Source texts of formatted documents:
+++++

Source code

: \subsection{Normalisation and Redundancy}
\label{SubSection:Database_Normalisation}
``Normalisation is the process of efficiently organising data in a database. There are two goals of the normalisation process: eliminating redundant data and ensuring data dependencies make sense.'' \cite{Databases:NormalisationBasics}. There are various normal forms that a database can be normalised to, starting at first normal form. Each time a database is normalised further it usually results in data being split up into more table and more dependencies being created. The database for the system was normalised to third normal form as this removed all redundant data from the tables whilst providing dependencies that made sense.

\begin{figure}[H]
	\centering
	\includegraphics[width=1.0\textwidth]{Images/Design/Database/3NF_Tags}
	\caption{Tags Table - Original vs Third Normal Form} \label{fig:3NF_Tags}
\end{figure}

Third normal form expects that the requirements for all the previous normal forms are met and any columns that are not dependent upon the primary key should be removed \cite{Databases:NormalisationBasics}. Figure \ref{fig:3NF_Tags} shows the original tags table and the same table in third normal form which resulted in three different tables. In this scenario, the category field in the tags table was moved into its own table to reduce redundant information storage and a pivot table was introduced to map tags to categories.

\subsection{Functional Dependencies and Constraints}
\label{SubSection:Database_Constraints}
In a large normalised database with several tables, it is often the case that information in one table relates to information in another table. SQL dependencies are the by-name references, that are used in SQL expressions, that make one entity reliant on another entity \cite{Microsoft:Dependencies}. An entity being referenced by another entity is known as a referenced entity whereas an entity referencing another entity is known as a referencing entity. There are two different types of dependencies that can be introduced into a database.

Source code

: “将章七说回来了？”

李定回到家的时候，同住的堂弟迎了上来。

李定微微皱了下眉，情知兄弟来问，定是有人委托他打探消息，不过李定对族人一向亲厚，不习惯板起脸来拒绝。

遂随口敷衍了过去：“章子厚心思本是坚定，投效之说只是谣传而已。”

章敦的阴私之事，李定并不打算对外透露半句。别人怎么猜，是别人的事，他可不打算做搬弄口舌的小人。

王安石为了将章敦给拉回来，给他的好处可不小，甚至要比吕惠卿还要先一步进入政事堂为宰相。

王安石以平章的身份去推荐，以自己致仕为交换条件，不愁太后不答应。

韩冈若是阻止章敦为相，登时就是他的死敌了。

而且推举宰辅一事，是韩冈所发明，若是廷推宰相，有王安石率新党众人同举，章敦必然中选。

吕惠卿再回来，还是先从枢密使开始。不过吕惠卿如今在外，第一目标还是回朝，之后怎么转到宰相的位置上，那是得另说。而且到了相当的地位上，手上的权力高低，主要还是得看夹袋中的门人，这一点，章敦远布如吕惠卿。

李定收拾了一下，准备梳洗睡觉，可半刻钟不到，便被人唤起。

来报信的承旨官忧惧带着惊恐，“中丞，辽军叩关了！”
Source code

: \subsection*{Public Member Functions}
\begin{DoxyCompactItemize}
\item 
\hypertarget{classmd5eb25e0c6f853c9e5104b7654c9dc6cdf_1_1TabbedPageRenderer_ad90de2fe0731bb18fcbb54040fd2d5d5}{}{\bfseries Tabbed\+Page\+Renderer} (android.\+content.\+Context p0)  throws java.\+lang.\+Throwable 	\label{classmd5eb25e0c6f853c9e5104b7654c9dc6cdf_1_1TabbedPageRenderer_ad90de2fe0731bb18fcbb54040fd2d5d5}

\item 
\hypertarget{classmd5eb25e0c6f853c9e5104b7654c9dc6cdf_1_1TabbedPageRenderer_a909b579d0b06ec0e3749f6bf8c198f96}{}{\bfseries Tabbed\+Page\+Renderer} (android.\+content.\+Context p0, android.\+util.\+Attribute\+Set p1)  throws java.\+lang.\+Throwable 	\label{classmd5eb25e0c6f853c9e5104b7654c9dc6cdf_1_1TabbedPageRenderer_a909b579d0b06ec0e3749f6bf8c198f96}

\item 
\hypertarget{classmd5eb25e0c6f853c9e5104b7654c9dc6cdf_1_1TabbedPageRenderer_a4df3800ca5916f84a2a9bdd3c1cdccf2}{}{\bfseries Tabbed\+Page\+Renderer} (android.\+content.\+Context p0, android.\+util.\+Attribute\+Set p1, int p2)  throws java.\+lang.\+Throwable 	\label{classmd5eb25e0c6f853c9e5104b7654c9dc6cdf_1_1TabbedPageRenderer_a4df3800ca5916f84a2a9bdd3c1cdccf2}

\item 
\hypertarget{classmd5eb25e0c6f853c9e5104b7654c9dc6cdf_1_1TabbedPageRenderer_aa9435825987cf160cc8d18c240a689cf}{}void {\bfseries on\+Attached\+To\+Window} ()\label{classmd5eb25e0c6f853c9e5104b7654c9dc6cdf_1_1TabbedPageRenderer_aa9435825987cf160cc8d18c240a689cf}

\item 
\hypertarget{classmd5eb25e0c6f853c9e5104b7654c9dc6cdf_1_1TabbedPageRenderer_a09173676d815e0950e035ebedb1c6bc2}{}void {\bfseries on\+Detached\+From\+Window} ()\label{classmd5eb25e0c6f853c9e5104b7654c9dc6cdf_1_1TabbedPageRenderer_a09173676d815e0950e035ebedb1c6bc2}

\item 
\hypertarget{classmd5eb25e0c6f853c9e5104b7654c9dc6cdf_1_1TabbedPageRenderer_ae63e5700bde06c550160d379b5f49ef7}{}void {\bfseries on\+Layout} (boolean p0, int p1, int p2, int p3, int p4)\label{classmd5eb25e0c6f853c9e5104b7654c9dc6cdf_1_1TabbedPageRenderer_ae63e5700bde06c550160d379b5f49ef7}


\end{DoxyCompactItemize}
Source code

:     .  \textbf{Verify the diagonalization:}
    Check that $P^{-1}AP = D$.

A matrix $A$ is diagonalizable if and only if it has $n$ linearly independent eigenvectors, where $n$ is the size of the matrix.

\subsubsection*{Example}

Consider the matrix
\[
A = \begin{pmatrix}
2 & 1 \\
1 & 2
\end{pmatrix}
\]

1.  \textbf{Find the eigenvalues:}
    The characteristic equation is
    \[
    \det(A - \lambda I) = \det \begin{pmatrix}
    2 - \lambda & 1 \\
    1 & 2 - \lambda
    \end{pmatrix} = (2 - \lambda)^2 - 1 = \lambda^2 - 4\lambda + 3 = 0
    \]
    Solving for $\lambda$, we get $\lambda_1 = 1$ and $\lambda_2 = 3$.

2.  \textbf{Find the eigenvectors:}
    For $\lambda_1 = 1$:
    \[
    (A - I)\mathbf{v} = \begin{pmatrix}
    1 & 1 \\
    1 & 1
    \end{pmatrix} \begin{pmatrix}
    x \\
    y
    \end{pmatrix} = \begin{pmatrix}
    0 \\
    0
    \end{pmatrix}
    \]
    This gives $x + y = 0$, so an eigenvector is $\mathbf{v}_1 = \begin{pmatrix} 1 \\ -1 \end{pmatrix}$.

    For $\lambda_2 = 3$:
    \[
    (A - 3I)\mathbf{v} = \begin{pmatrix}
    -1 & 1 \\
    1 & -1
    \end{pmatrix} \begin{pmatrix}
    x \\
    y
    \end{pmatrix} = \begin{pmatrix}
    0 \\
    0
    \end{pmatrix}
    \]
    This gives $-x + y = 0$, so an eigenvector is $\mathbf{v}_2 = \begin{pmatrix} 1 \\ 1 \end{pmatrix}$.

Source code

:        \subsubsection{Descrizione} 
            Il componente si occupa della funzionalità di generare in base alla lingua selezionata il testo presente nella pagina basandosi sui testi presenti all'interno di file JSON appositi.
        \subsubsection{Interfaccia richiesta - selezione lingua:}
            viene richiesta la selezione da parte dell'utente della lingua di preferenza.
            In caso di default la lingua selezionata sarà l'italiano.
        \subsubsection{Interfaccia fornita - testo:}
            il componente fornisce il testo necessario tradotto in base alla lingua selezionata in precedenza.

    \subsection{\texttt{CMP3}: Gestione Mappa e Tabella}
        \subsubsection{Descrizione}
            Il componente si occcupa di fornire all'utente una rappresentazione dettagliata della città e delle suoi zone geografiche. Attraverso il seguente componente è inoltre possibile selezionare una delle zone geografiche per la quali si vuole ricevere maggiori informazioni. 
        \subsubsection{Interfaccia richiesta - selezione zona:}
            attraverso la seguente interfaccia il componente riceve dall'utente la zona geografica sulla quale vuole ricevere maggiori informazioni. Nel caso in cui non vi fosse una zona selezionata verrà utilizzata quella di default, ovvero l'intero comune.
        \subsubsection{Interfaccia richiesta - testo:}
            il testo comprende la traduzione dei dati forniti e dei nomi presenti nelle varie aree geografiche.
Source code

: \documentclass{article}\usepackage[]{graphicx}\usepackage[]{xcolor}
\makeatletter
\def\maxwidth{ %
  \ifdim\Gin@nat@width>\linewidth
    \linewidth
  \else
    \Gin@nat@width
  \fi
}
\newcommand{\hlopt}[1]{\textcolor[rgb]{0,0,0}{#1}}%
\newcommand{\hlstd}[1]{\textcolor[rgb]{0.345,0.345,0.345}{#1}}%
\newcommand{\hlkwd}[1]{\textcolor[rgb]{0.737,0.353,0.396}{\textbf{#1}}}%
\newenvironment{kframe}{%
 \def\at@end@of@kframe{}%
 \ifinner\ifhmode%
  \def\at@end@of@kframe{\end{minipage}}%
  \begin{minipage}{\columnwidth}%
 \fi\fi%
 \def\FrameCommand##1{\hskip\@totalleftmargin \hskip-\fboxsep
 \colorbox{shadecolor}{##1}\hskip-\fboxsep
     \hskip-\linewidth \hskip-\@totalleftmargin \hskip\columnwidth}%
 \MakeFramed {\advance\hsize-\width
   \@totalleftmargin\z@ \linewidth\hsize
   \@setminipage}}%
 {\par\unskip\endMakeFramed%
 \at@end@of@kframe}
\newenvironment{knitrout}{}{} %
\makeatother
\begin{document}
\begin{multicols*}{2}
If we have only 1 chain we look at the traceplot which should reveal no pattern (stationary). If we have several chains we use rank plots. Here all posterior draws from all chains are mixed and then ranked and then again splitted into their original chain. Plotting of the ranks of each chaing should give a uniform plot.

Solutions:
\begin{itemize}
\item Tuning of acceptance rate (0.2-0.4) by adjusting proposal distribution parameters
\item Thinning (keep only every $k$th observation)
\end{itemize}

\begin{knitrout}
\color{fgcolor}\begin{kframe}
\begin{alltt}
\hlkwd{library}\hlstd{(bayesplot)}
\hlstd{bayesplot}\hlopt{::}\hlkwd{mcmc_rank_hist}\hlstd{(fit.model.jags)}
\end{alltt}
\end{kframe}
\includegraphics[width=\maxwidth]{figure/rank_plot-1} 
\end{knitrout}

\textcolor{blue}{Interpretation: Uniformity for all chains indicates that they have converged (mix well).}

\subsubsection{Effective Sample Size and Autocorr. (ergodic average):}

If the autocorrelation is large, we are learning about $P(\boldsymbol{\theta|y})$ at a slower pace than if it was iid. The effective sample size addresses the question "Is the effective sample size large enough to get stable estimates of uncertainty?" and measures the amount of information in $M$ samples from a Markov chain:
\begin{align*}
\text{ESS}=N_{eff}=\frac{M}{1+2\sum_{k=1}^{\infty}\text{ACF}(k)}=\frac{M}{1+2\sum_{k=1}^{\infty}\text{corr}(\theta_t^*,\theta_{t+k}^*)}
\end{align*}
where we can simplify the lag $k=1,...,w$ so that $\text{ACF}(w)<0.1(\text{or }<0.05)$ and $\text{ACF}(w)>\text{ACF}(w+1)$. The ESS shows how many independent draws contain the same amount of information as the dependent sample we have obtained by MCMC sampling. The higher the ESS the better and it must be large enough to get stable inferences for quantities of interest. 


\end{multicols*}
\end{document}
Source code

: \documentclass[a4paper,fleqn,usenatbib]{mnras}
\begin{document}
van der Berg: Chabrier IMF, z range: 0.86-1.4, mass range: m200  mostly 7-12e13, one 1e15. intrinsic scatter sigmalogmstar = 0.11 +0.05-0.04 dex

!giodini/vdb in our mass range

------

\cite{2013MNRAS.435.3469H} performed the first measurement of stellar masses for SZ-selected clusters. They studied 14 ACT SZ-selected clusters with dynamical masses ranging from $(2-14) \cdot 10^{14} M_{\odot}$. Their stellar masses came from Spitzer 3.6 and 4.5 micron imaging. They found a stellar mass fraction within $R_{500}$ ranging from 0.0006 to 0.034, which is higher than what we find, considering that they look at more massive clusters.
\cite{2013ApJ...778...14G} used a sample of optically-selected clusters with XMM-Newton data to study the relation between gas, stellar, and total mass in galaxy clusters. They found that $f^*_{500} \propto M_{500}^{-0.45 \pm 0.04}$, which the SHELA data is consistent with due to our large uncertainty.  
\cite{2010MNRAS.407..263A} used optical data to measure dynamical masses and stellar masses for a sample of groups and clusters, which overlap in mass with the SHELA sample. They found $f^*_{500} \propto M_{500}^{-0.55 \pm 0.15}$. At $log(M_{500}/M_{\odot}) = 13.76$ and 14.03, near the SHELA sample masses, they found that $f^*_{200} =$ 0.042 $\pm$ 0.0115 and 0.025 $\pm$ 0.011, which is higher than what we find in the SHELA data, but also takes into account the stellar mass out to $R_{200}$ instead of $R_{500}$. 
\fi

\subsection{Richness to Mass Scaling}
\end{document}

+++++

#### PROMPT:
Scan the entries above and return each line that holds "maggiori".

#### EXERCISE OUTPUT:
            Il componente si occcupa di fornire all'utente una rappresentazione dettagliata della città e delle suoi zone geografiche. Attraverso il seguente componente è inoltre possibile selezionare una delle zone geografiche per la quali si vuole ricevere maggiori informazioni. 
            attraverso la seguente interfaccia il componente riceve dall'utente la zona geografica sulla quale vuole ricevere maggiori informazioni. Nel caso in cui non vi fosse una zona selezionata verrà utilizzata quella di default, ovvero l'intero comune.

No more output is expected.